AT&T's private wireless chief departsAT&T's private wireless chief departs
Jason Inskeep, previously the senior AVP for AT&T's 5G Center of Excellence, has left the company for a senior director position at Slalom, a consulting firm.
October 23, 2023
Jason Inskeep recently left his job at AT&T to move into a senior director position at consulting firm Slalom. Inskeep was the operator's primary executive for private wireless networks.
An AT&T representative didn't provide a name for Inskeep's replacement at the operator but said "the lines of business are covered."
Inskeep, for his part, said on social media that his new job at Slalom "aims to build upon the breadth and depth garnered at AT&T Business in key areas of 5G, IoT, Wi-Fi, Private 5G/LTE and their necessary convergence."
Jason Inskeep (Source: AT&T)
Inskeep had been with AT&T for more than a dozen years, first on the sales side and then, roughly eight years ago, he joined the AT&T Foundry operation near Dallas in a move that put him into the lab side of things. He won AT&T's "Visionary Awards" in 2017 and 2018. In 2019, he became the director of AT&T's 5G Center of Excellence, focusing on the operator's work in private wireless networking and edge computing. Last year, he became the senior assistant VP for the operator's 5G Center of Excellence, a continuation of growth for the operation.
"My team's kind of been like a SWAT team, attacking everything from our DoD [Department of Defense] customers to a couple [oil] refinery engagements," he told Light Reading earlier this year. "My team's looming in the background."
A feather in Inskeep's cap arrived in May when AT&T won a $10 million contract for Dallas Fort Worth International Airport's private 5G business. The airport hosts 72.2 million passengers a year and employs 30,000 people across 26.9 miles.
Future of private wireless
Inskeep's departure comes at a critical time for AT&T. Private wireless networking has emerged as a major talking point for companies across the wireless industry as they look for areas of growth in 5G.

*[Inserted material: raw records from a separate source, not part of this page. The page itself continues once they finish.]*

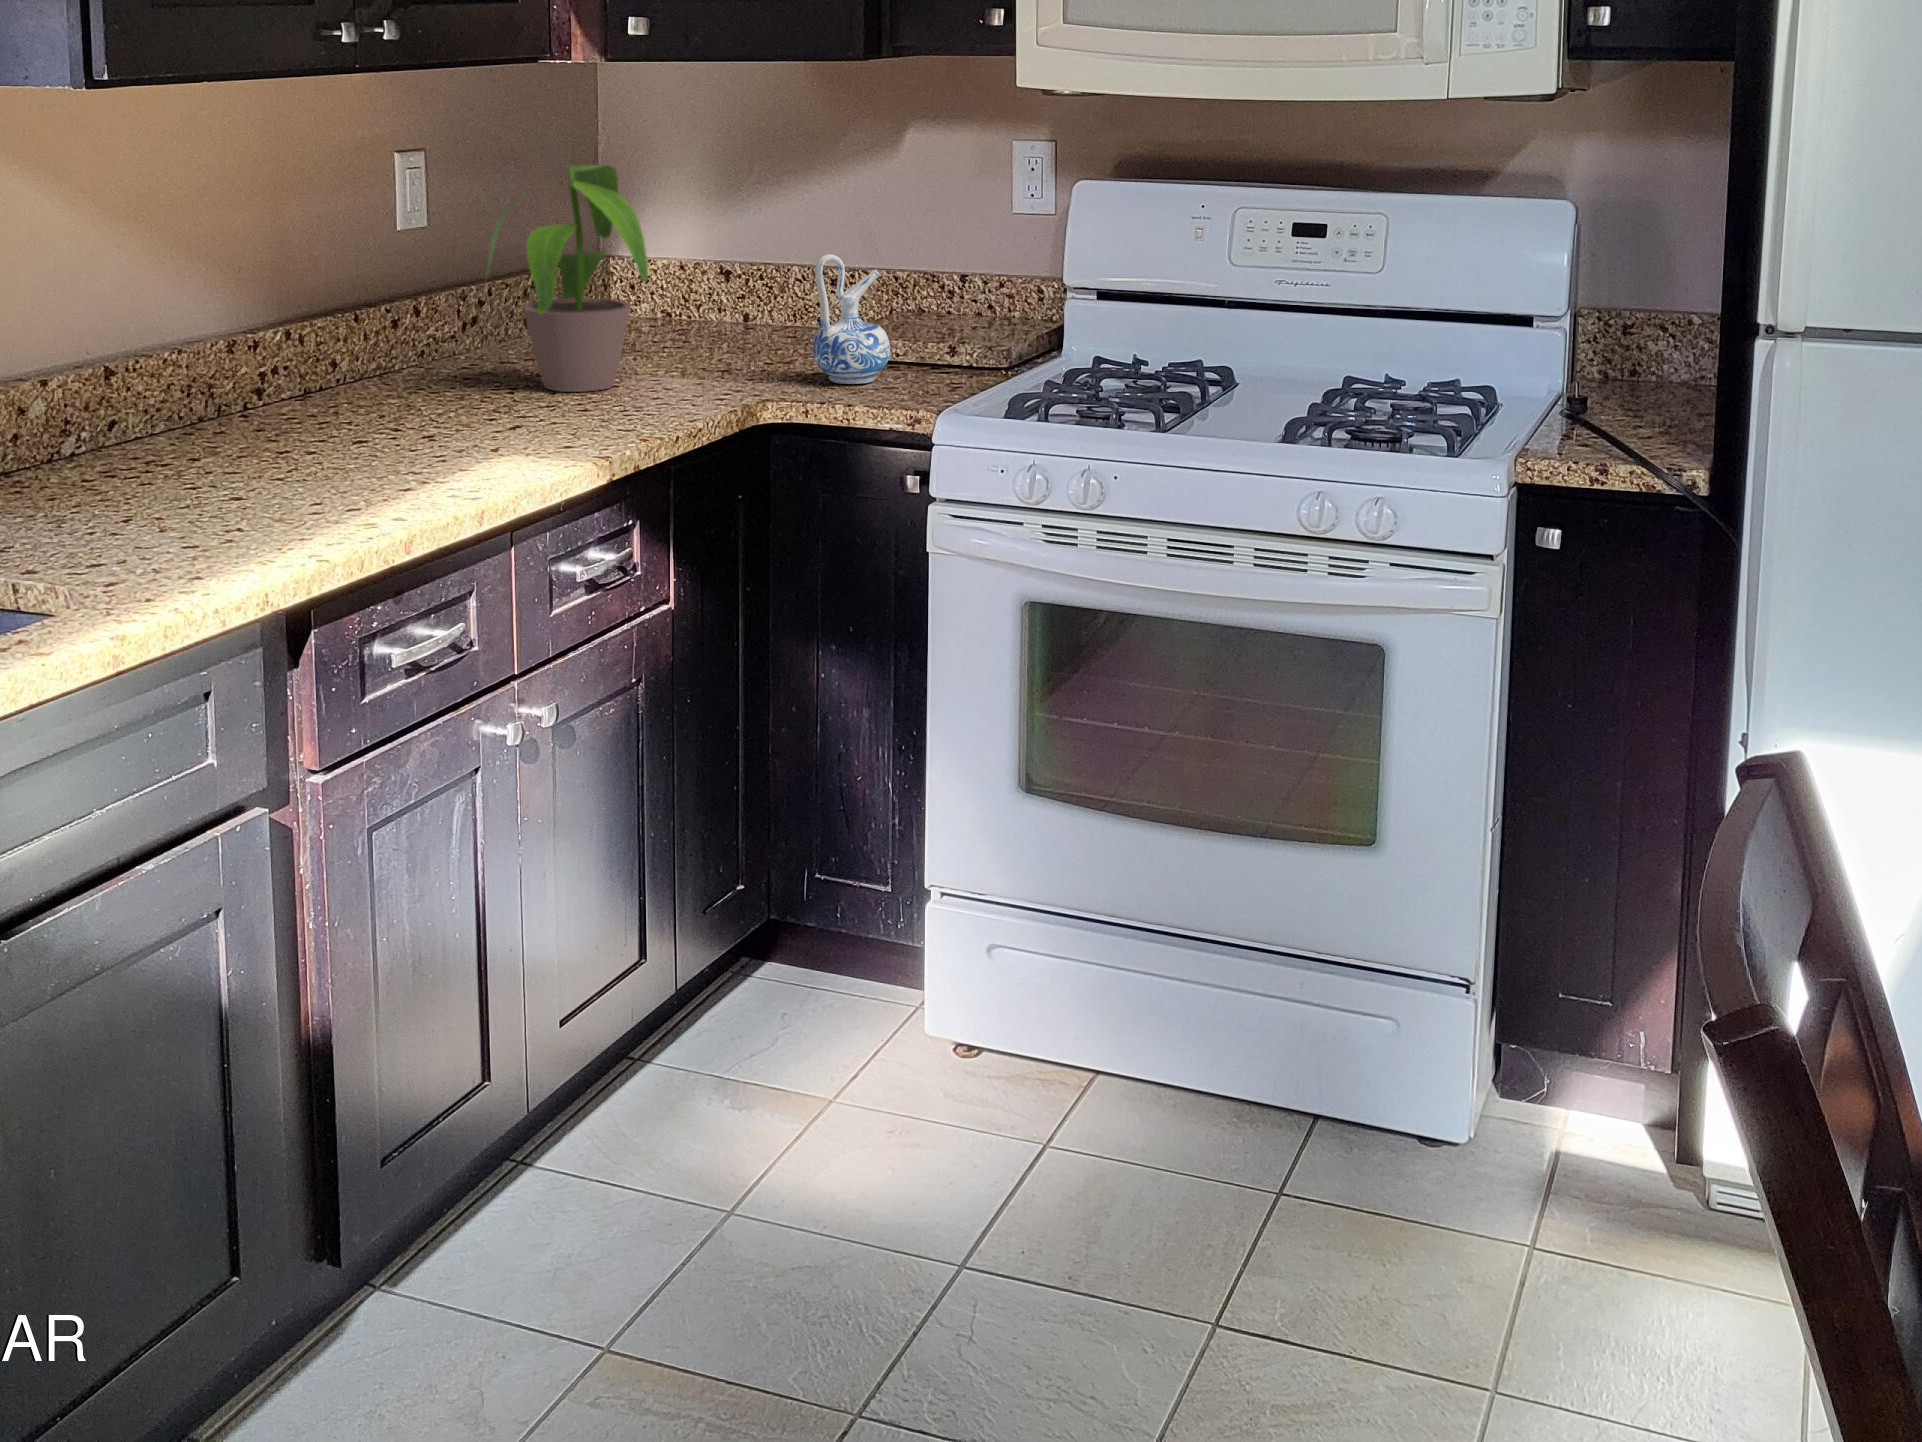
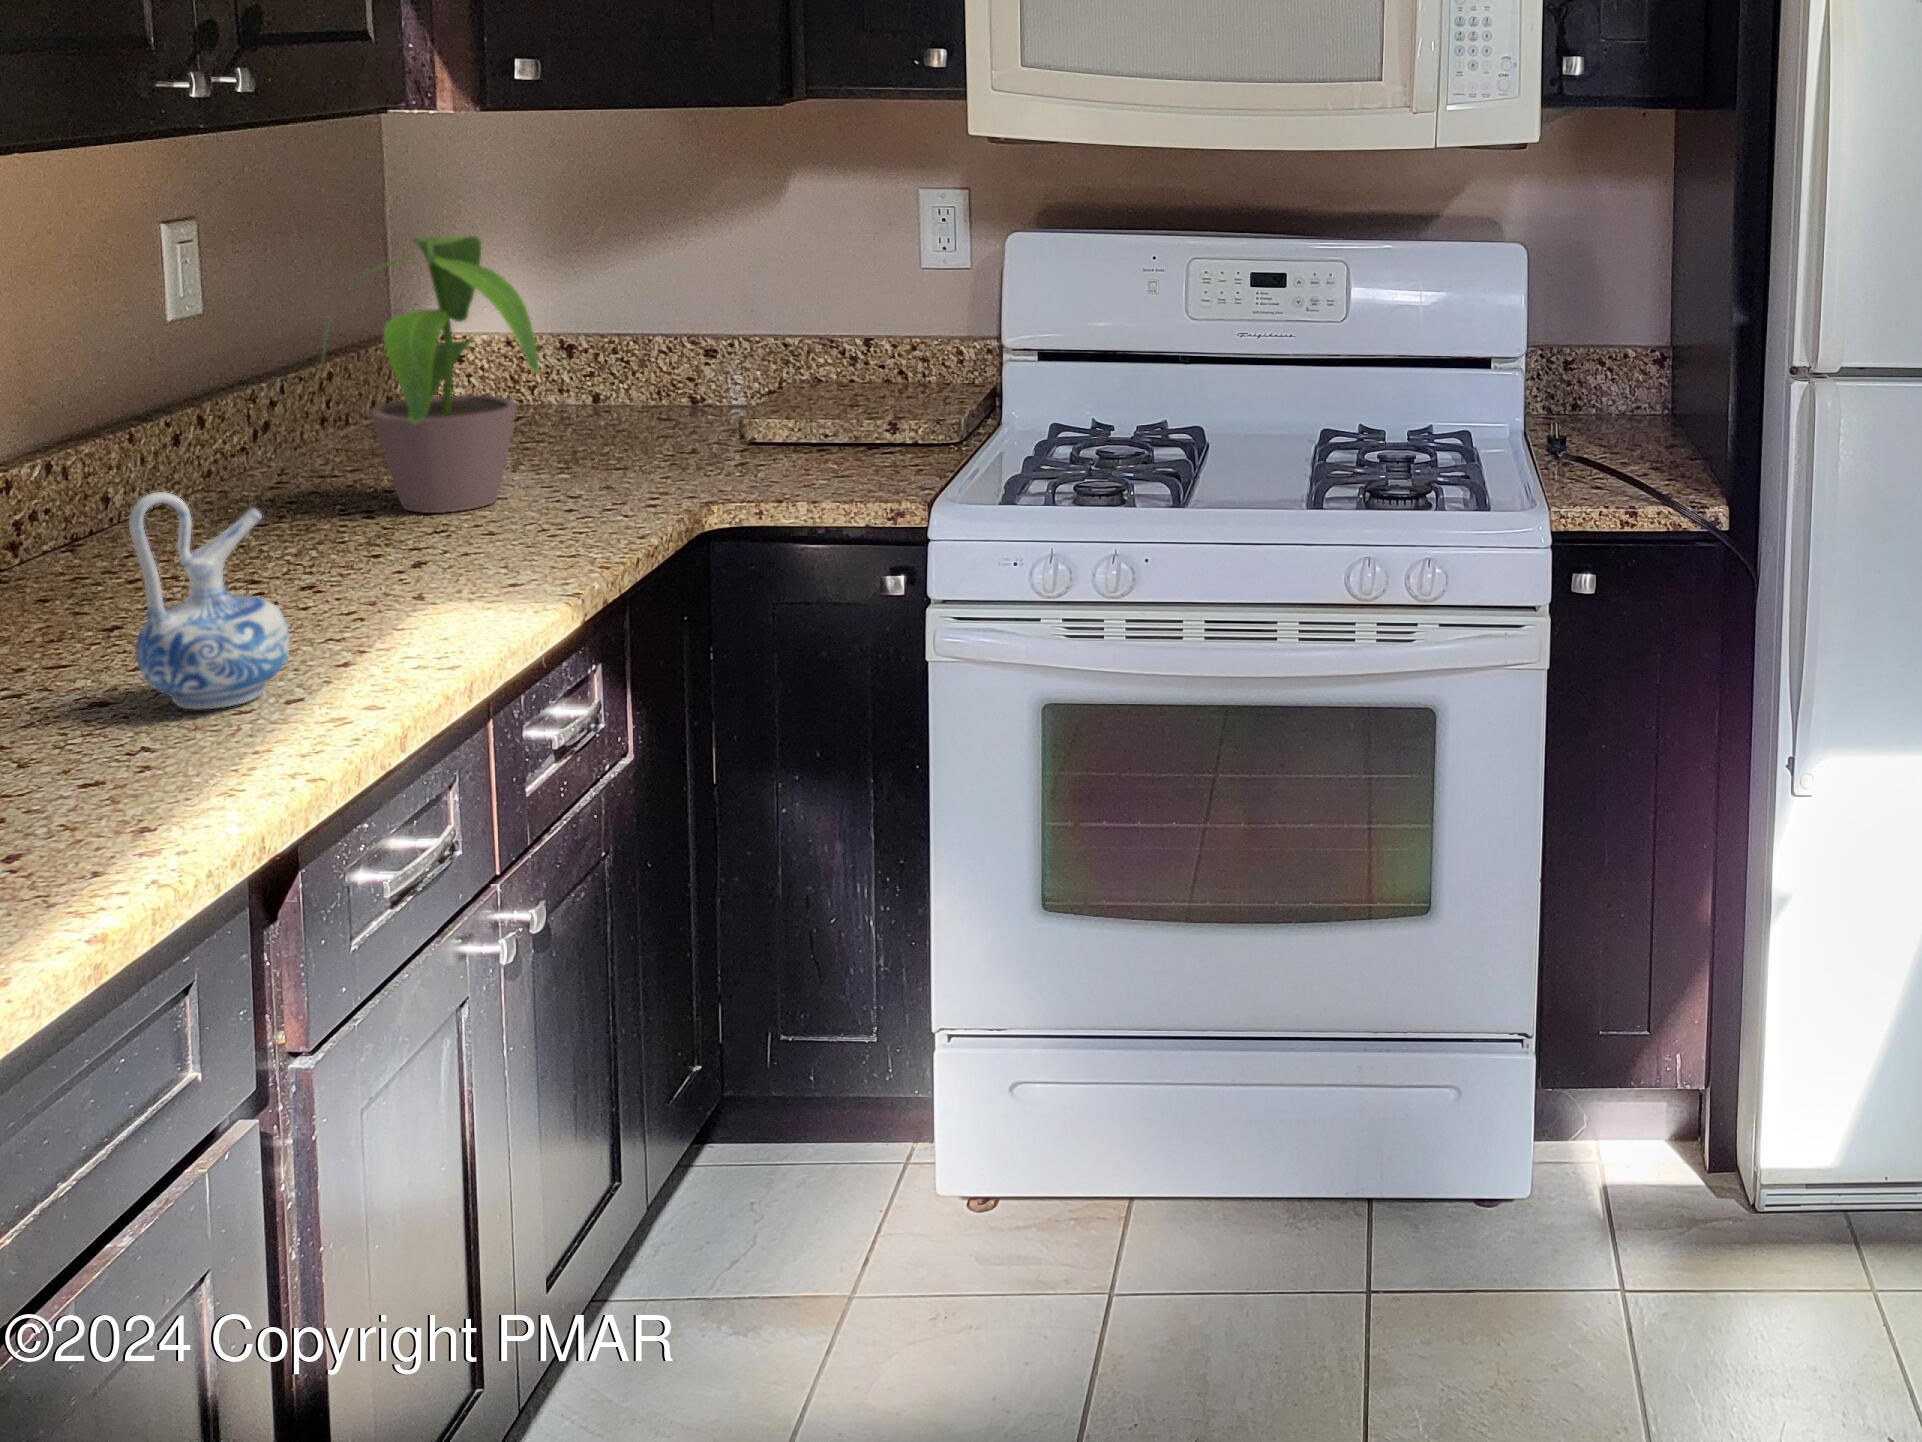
ceramic pitcher: present [812,254,890,384] -> present [129,492,290,710]

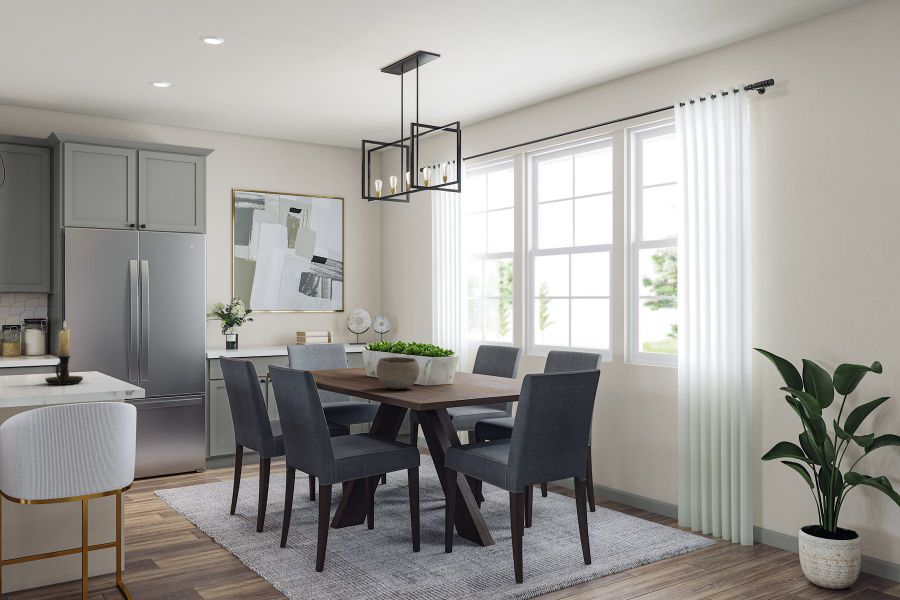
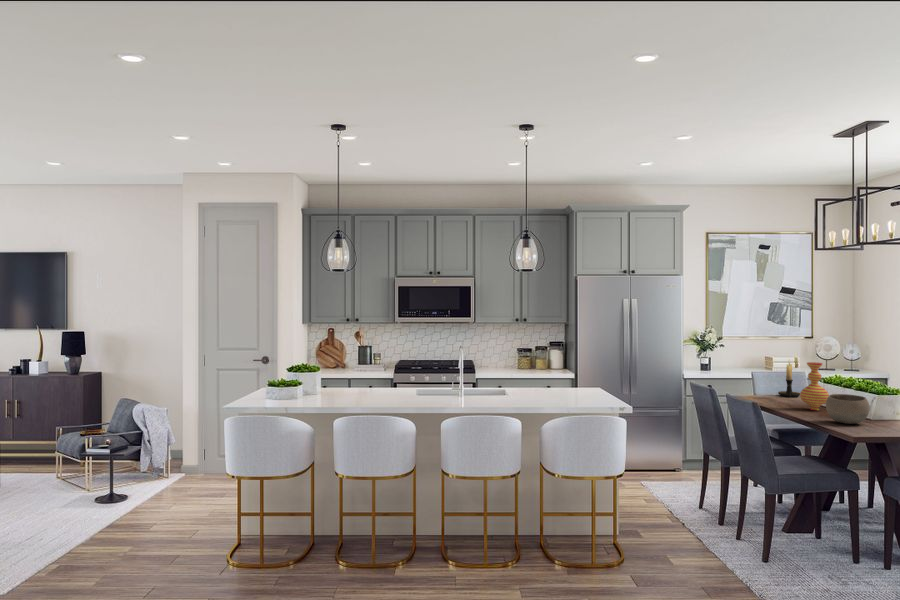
candle holder: present [45,321,83,385] -> present [778,359,800,397]
vase: none [345,327,374,380] -> present [800,362,829,410]

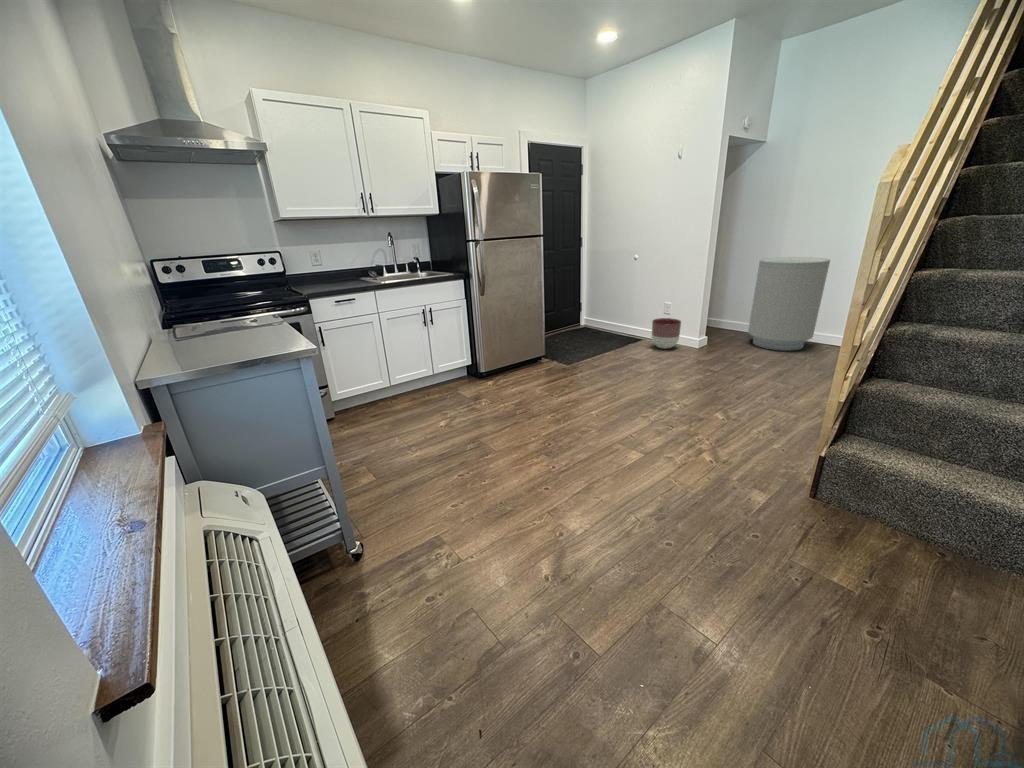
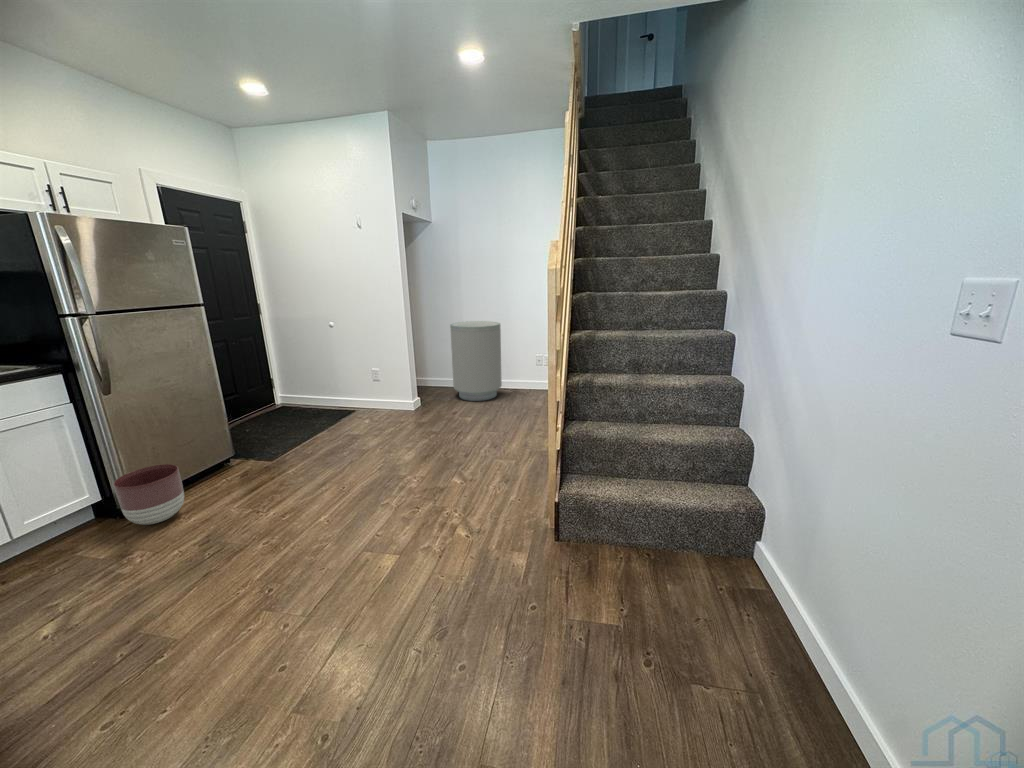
planter: present [652,318,681,348] -> present [113,464,184,525]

Indeed, AT&T CEO John Stankey alluded to the opportunity during his company's recent quarterly conference call. "I actually think we're on the front end right now of many businesses now understanding that wireless technology is their next strategic frontier of how they engineer their processes in their company," he said last week, according to Seeking Alpha. "And I'm actually pretty bullish that what we saw in the early days of VPN were managed networks and managed capabilities and supported capabilities on complex networks were a big growth cycle in enterprise customers. I think we're going to see the same things start to emerge on the wireless side, and I think that's just going to be growth."
AT&T rivals Verizon and T-Mobile too have discussed private wireless networking as a major new growth opportunity. "CIOs everywhere are interested in this topic right now," T-Mobile CEO Mike Sievert said earlier this year. "And they're interested in it for a reason."